* **What is expected**: Reproduce each line below with no alterations.

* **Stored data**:
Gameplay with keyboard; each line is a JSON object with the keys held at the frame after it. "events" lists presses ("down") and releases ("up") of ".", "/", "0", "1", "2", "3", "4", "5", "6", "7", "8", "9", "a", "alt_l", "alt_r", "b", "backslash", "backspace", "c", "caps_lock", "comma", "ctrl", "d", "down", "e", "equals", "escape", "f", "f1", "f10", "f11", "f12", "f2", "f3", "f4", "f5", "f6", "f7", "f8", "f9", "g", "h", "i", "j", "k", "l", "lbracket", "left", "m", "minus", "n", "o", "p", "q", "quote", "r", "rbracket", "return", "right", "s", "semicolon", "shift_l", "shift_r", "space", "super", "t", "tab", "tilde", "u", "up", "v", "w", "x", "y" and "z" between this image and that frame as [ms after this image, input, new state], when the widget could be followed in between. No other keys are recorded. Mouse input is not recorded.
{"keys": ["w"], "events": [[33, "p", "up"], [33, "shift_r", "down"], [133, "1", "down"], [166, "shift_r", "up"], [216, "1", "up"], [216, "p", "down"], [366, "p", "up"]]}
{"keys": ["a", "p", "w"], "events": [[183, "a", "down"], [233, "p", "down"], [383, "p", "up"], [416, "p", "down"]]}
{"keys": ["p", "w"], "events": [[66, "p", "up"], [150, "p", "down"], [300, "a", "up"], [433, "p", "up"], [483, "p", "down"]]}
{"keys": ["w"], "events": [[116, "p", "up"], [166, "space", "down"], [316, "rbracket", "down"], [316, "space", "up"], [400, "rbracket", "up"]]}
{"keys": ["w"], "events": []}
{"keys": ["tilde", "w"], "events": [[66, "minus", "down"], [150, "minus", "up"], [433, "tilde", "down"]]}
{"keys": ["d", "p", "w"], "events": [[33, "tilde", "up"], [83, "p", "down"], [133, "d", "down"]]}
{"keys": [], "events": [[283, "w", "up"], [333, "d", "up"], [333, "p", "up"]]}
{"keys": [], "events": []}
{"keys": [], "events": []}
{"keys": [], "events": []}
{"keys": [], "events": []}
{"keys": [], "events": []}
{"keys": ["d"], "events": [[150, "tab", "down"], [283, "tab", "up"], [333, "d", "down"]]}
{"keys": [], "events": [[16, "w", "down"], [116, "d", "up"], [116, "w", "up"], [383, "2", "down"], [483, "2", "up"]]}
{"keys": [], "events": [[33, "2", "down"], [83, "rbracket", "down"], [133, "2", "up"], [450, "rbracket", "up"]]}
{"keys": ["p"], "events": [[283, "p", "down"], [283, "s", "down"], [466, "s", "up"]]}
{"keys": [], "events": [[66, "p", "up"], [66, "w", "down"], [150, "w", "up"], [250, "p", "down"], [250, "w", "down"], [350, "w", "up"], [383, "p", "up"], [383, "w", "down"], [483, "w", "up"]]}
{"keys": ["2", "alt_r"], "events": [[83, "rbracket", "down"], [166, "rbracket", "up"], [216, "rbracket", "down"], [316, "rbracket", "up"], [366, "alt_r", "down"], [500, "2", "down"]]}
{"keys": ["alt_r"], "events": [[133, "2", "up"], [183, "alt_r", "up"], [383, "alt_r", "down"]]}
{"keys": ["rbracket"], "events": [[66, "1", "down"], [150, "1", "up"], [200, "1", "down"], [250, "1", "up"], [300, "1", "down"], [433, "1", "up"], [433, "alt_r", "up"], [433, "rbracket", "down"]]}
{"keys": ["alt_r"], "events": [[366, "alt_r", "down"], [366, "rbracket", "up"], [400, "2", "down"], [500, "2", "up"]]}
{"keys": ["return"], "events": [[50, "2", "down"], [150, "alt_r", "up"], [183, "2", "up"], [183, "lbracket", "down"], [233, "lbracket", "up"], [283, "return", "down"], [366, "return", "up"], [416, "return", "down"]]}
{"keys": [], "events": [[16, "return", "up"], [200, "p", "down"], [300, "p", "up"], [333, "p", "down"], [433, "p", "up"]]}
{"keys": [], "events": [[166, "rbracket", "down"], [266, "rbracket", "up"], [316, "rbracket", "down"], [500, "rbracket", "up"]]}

* **Response**:
Gameplay with keyboard; each line is a JSON object with the keys held at the frame after it. "events" lists presses ("down") and releases ("up") of ".", "/", "0", "1", "2", "3", "4", "5", "6", "7", "8", "9", "a", "alt_l", "alt_r", "b", "backslash", "backspace", "c", "caps_lock", "comma", "ctrl", "d", "down", "e", "equals", "escape", "f", "f1", "f10", "f11", "f12", "f2", "f3", "f4", "f5", "f6", "f7", "f8", "f9", "g", "h", "i", "j", "k", "l", "lbracket", "left", "m", "minus", "n", "o", "p", "q", "quote", "r", "rbracket", "return", "right", "s", "semicolon", "shift_l", "shift_r", "space", "super", "t", "tab", "tilde", "u", "up", "v", "w", "x", "y" and "z" between this image and that frame as [ms after this image, input, new state], when the widget could be followed in between. No other keys are recorded. Mouse input is not recorded.
{"keys": ["w"], "events": [[33, "p", "up"], [33, "shift_r", "down"], [133, "1", "down"], [166, "shift_r", "up"], [216, "1", "up"], [216, "p", "down"], [366, "p", "up"]]}
{"keys": ["a", "p", "w"], "events": [[183, "a", "down"], [233, "p", "down"], [383, "p", "up"], [416, "p", "down"]]}
{"keys": ["p", "w"], "events": [[66, "p", "up"], [150, "p", "down"], [300, "a", "up"], [433, "p", "up"], [483, "p", "down"]]}
{"keys": ["w"], "events": [[116, "p", "up"], [166, "space", "down"], [316, "rbracket", "down"], [316, "space", "up"], [400, "rbracket", "up"]]}
{"keys": ["w"], "events": []}
{"keys": ["tilde", "w"], "events": [[66, "minus", "down"], [150, "minus", "up"], [433, "tilde", "down"]]}
{"keys": ["d", "p", "w"], "events": [[33, "tilde", "up"], [83, "p", "down"], [133, "d", "down"]]}
{"keys": [], "events": [[283, "w", "up"], [333, "d", "up"], [333, "p", "up"]]}
{"keys": [], "events": []}
{"keys": [], "events": []}
{"keys": [], "events": []}
{"keys": [], "events": []}
{"keys": [], "events": []}
{"keys": ["d"], "events": [[150, "tab", "down"], [283, "tab", "up"], [333, "d", "down"]]}
{"keys": [], "events": [[16, "w", "down"], [116, "d", "up"], [116, "w", "up"], [383, "2", "down"], [483, "2", "up"]]}
{"keys": [], "events": [[33, "2", "down"], [83, "rbracket", "down"], [133, "2", "up"], [450, "rbracket", "up"]]}
{"keys": ["p"], "events": [[283, "p", "down"], [283, "s", "down"], [466, "s", "up"]]}
{"keys": [], "events": [[66, "p", "up"], [66, "w", "down"], [150, "w", "up"], [250, "p", "down"], [250, "w", "down"], [350, "w", "up"], [383, "p", "up"], [383, "w", "down"], [483, "w", "up"]]}
{"keys": ["2", "alt_r"], "events": [[83, "rbracket", "down"], [166, "rbracket", "up"], [216, "rbracket", "down"], [316, "rbracket", "up"], [366, "alt_r", "down"], [500, "2", "down"]]}
{"keys": ["alt_r"], "events": [[133, "2", "up"], [183, "alt_r", "up"], [383, "alt_r", "down"]]}
{"keys": ["rbracket"], "events": [[66, "1", "down"], [150, "1", "up"], [200, "1", "down"], [250, "1", "up"], [300, "1", "down"], [433, "1", "up"], [433, "alt_r", "up"], [433, "rbracket", "down"]]}
{"keys": ["alt_r"], "events": [[366, "alt_r", "down"], [366, "rbracket", "up"], [400, "2", "down"], [500, "2", "up"]]}
{"keys": ["return"], "events": [[50, "2", "down"], [150, "alt_r", "up"], [183, "2", "up"], [183, "lbracket", "down"], [233, "lbracket", "up"], [283, "return", "down"], [366, "return", "up"], [416, "return", "down"]]}
{"keys": [], "events": [[16, "return", "up"], [200, "p", "down"], [300, "p", "up"], [333, "p", "down"], [433, "p", "up"]]}
{"keys": [], "events": [[166, "rbracket", "down"], [266, "rbracket", "up"], [316, "rbracket", "down"], [500, "rbracket", "up"]]}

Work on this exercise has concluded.